In this new era, the distillery’s first major success wasn’t a whiskey, vodka, or brandy—it was an aromatic gin. First released in 2011 along with Botanivore and Dry Rye Gin, Terroir Gin was crafted to evoke a sense of California. Before the release, Smith recalls doubt from early tasters, who warned that the gin smelled and tasted like trees. “That’s what people don’t like in their gin,” Smith remembers hearing. “That’s sort of a gleeful place for Lance to start out with something. If he gets feedback that that’s what people don’t want, and he feels like it’s what he wants in it, he’ll happily go show you what you might really enjoy or want.”
Winters compares making Terroir to creating representational art. By setting out to craft a spirit that smelled like the parks and open spaces in the San Francisco Bay Area, he knew the brush strokes would require perfection. That’s why every batch of Terroir is made with locally harvested Douglas fir, coastal sage and California bay laurel.
“There are plenty of people that even if they’re not familiar with those specific parks, they’ve had enough outdoor experiences going out into the woods that if [Terroir] missed the mark then it’s a failure,” Winters says. “So that was a really important thing to nail. From the perspective of pride in pure construction, that’s certainly the thing that I’m most proud of.”

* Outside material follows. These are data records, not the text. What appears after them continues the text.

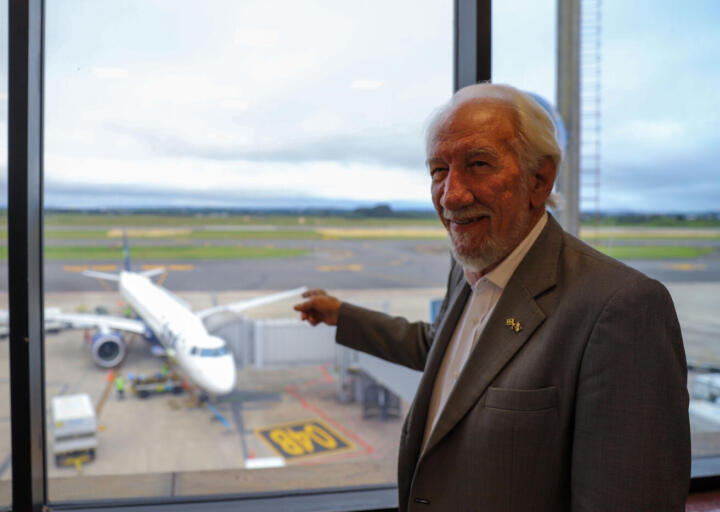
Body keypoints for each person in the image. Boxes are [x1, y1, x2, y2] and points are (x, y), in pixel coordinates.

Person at [294, 83, 690, 511]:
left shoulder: (621, 308)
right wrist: (342, 316)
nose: (451, 195)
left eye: (478, 164)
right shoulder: (471, 268)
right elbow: (444, 352)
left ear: (539, 179)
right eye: (438, 171)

St. George’s whiskey program is more of an abstract art. There are three regular offerings, starting with Single Malt Whiskey, the first lot of which was released in 2000. Winters says the mission was “to create a whiskey that before it even hit the barrel had layers of flavor and complexity.” St. George used various levels of roasted barley to achieve that goal, and a variety of cooperage types contribute more depth to the whiskey.
Baller Single Malt Whiskey was created as an ode to Japanese-style whiskey highballs. After distillation in eau de vie pot stills, the whiskey is aged in bourbon and French oak wine casks, and filtered through maple charcoal. It is finished in casks that previously held a Japanese-style plum liqueur.

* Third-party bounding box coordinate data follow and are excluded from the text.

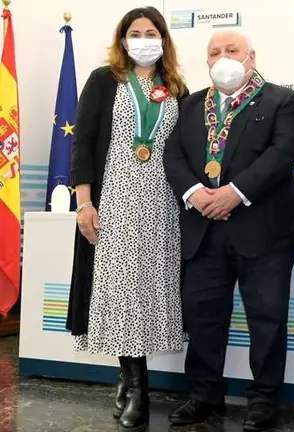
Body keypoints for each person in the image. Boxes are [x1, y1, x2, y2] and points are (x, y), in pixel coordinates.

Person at [162, 30, 294, 432]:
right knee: (203, 315)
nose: (223, 57)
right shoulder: (191, 105)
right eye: (215, 52)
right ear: (206, 61)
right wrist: (196, 193)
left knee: (266, 317)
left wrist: (234, 193)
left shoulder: (282, 100)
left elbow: (283, 153)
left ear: (251, 57)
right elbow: (172, 154)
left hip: (264, 229)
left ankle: (263, 399)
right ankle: (204, 394)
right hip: (203, 227)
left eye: (232, 50)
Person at [66, 6, 188, 432]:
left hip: (162, 205)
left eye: (150, 31)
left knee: (149, 293)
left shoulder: (176, 87)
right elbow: (81, 144)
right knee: (121, 293)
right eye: (134, 32)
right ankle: (139, 387)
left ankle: (126, 378)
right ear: (122, 40)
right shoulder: (104, 81)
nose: (143, 38)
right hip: (114, 201)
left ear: (163, 39)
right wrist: (84, 203)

In 2011, St. George started a Breaking & Entering label, so named because it is a blend of whiskey from other distilleries. For the latest iteration, Smith combined bourbon, rye, and some of St. George’s own whiskey to create an elegant blend that justifies thievery.
Winters credits Smith, who joined St. George in 2005 and now oversees the whiskey program, for blending the whiskey he is most proud of—St. George’s 35th Anniversary Single Malt Whiskey. Only 771 bottles were released of the whiskey that comprised eight of the distillery’s favorite barrels, ranging from 6-18 years old. Six Sauternes-style wine barrelswere also used in the process.
“There’s a part of my influence that I can taste in there from some of the early whiskies as well as my desire to utilize those [Sauternes-style barrels], but the construction on it is every bit Dave,” Winters says. “I told him when I tasted [it] the first time, ‘This is the best work that you’ve ever done.’ It’s really spectacular.”
For his part, Smith feels like a sous chef working in a master chef’s kitchen. “I learned it all from Lance and Jörg,” Smith says. “Anything that comes out of the shop is our shared effort.”
The creativity and innovation behind all of St. George’s products seem to be expected of America’s original craft distillery. Winters thrives under that pressure.
“I think it keeps us true to our core philosophy,” he says. “I would hope that we’d remain that way regardless, but when people are watching you and you know that there are some of them who are waiting for you to screw up, it makes you work harder … it makes us better.”